### Exercise directions
Each line of the data below from the one holding "C. Payment for" to the one holding "1. All securities", inclusive, is to be reproduced exactly; no other line belongs in the answer.

### Data listing
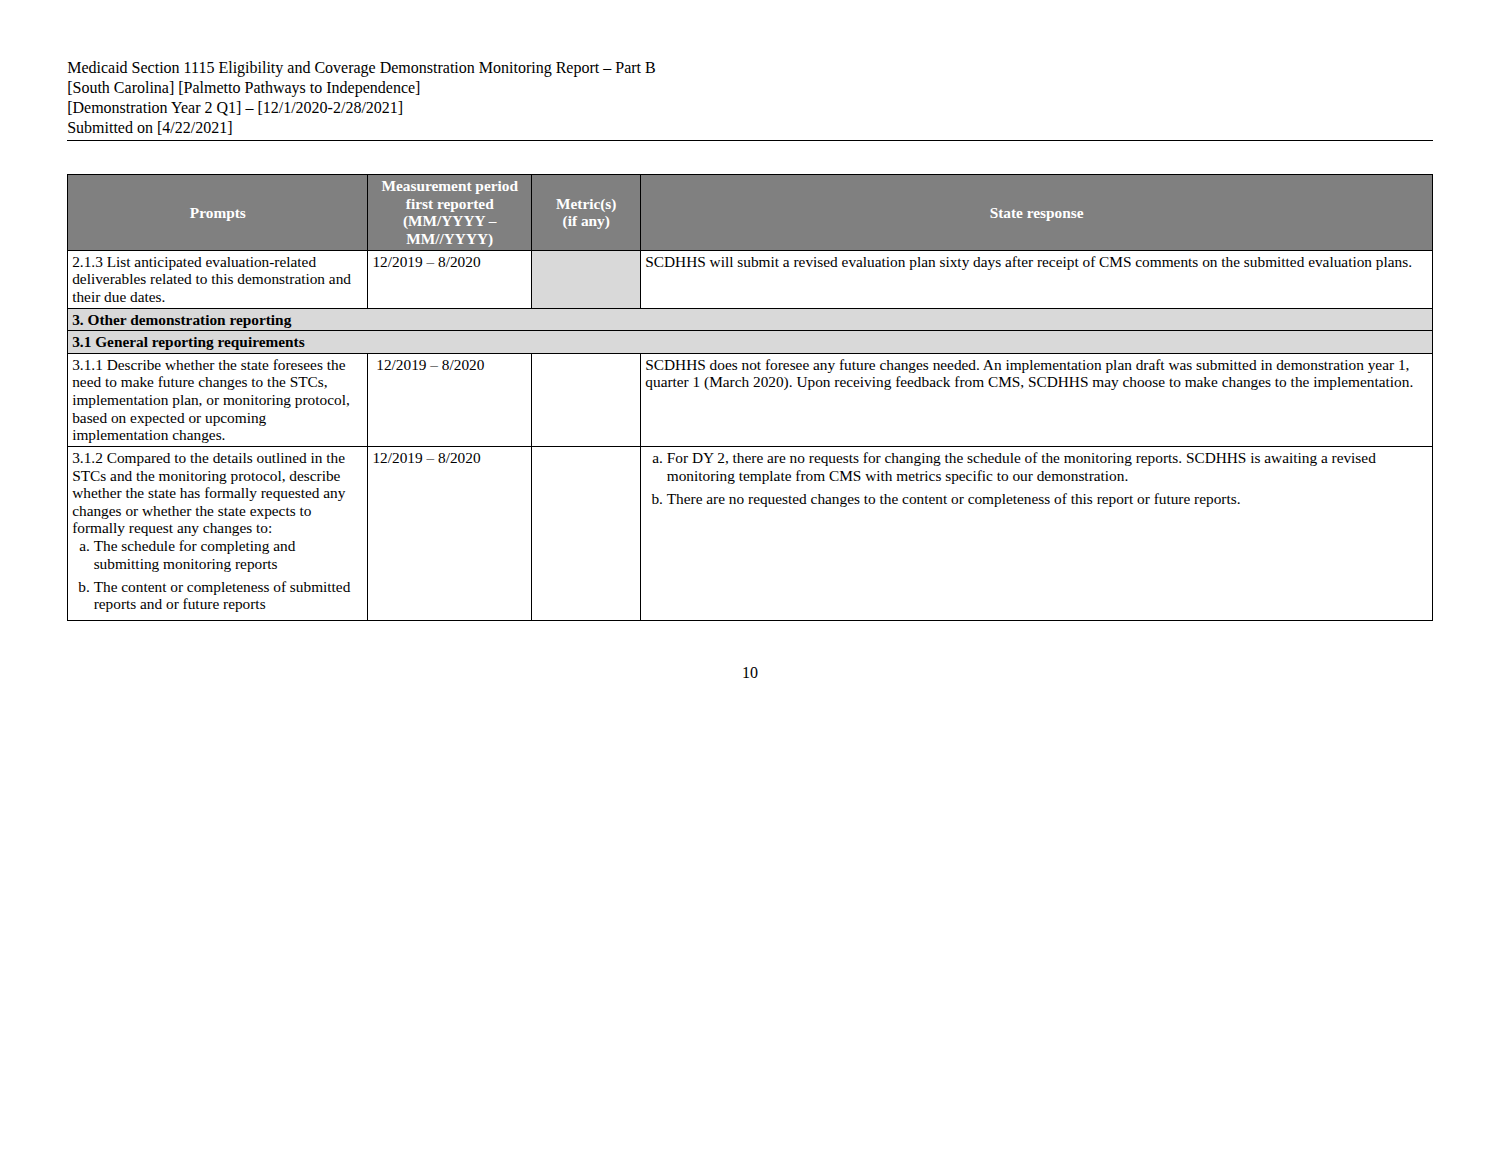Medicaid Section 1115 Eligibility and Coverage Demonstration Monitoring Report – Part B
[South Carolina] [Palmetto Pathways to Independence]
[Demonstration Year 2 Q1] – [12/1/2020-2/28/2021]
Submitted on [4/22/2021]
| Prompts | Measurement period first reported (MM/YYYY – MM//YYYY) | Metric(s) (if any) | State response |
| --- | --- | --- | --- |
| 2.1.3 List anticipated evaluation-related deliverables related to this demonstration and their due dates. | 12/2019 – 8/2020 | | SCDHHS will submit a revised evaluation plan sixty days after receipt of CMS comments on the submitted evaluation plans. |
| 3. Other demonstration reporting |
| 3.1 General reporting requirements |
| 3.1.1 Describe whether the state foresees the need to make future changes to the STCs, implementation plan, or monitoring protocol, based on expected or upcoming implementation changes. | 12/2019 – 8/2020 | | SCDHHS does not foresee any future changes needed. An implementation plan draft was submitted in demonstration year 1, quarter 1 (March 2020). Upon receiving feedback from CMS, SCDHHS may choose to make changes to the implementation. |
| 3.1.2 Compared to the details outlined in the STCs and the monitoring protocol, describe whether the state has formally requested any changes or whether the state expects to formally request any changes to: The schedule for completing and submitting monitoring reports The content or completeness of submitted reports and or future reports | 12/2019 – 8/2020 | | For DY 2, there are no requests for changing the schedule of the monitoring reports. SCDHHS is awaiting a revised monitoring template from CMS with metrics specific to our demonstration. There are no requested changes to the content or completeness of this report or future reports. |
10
---
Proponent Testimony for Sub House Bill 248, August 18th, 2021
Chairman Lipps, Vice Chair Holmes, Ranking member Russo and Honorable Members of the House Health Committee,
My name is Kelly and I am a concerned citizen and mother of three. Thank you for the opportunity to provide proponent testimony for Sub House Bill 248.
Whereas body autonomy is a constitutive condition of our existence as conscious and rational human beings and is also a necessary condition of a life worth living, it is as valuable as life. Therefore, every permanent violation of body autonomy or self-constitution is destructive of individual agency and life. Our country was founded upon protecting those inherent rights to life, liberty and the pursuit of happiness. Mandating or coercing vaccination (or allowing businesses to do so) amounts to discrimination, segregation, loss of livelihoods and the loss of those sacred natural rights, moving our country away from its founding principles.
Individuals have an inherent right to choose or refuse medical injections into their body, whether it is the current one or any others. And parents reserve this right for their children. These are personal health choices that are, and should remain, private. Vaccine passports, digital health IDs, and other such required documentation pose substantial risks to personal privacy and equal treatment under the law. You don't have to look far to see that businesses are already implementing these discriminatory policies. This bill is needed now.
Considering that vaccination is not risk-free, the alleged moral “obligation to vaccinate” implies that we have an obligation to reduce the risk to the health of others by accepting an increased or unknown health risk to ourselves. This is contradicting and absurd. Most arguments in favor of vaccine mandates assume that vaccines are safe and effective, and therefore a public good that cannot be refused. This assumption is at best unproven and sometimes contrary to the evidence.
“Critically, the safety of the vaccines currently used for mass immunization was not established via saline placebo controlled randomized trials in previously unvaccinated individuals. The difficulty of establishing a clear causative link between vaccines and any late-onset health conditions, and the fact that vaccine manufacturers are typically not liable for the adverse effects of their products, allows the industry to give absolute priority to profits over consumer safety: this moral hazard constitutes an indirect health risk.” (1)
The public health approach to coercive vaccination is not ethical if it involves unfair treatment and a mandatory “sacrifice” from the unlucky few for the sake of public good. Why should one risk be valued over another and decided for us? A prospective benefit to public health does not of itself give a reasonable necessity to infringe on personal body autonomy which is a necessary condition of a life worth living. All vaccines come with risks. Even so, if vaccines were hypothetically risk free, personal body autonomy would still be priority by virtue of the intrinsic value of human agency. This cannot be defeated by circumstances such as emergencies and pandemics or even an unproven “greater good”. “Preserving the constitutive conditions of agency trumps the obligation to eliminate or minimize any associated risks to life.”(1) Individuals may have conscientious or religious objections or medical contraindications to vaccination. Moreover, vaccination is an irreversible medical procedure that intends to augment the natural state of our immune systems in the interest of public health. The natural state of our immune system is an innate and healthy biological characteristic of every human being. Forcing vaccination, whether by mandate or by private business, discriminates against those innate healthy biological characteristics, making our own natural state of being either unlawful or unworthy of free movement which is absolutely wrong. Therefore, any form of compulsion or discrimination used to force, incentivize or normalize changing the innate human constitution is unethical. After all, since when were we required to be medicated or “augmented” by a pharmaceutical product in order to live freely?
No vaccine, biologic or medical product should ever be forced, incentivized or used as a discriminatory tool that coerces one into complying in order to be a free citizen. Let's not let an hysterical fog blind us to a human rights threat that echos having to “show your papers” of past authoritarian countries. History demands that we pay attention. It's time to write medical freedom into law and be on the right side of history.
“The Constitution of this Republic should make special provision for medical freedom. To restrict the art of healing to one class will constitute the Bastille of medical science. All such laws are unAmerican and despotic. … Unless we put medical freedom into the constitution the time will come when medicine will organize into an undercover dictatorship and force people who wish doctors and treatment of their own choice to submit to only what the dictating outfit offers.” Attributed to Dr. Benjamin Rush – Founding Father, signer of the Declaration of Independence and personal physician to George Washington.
* * *
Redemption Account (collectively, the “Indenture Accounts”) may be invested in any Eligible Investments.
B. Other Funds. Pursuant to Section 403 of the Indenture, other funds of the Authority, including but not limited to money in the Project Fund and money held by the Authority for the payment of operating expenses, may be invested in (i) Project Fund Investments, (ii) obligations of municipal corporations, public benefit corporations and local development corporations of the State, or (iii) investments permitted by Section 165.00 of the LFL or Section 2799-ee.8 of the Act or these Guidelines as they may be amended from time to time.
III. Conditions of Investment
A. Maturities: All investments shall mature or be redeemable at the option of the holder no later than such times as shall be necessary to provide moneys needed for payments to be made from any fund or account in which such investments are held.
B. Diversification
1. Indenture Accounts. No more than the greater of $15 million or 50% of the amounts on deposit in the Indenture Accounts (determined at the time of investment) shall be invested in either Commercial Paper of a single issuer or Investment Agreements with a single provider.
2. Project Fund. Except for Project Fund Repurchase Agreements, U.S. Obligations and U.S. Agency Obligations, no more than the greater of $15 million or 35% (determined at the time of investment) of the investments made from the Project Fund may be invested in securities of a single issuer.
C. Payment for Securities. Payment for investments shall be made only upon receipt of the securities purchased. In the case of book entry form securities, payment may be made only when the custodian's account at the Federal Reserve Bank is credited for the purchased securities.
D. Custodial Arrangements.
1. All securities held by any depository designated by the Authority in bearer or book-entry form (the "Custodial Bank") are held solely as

### Your response
C. Payment for Securities. Payment for investments shall be made only upon receipt of the securities purchased. In the case of book entry form securities, payment may be made only when the custodian's account at the Federal Reserve Bank is credited for the purchased securities.
D. Custodial Arrangements.
1. All securities held by any depository designated by the Authority in bearer or book-entry form (the "Custodial Bank") are held solely as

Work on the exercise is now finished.